§ Goal of the exercise: Could you rewrite the lines below as a numbered list, skipping blank lines and leaving out the pictures?

§ Stored data entries:

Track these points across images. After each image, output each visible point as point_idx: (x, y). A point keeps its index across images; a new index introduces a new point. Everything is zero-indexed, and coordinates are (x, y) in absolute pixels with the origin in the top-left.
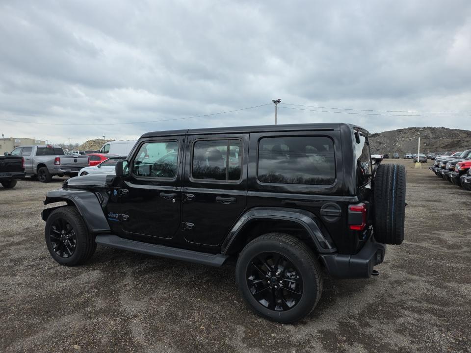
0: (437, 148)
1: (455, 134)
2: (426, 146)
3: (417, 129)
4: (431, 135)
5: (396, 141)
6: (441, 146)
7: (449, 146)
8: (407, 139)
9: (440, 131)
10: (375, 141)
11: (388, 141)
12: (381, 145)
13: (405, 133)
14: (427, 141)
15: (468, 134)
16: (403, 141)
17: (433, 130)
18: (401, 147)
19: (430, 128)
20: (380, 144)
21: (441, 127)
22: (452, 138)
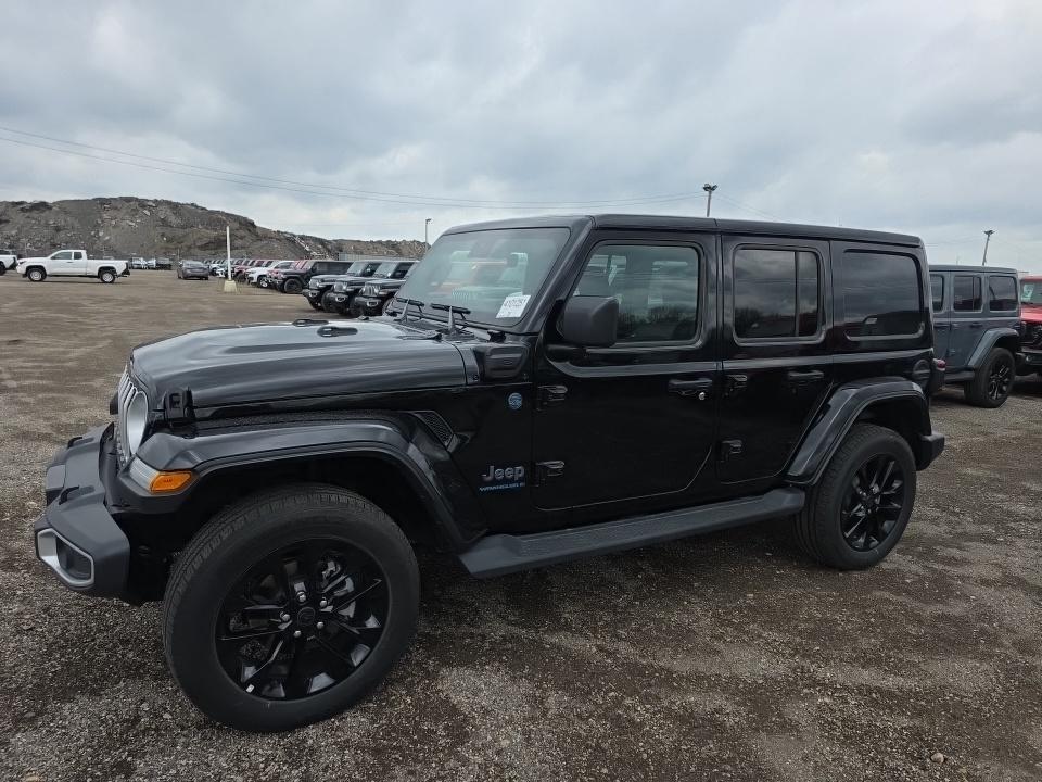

§ Answer space:
1. Track these points across images. After each image, output each visible point as point_idx: (x, y). A point keeps its index across images; a new index introduces a new point. Everything is zero-indexed, and coordinates are (x, y) in absolute pixels with the origin in the top-left.
2. 0: (437, 148)
3. 1: (455, 134)
4. 2: (426, 146)
5. 3: (417, 129)
6. 4: (431, 135)
7. 5: (396, 141)
8. 6: (441, 146)
9. 7: (449, 146)
10. 8: (407, 139)
11. 9: (440, 131)
12. 10: (375, 141)
13. 11: (388, 141)
14. 12: (381, 145)
15. 13: (405, 133)
16. 14: (427, 141)
17. 15: (468, 134)
18. 16: (403, 141)
19. 17: (433, 130)
20. 18: (401, 147)
21. 19: (430, 128)
22. 20: (380, 144)
23. 21: (441, 127)
24. 22: (452, 138)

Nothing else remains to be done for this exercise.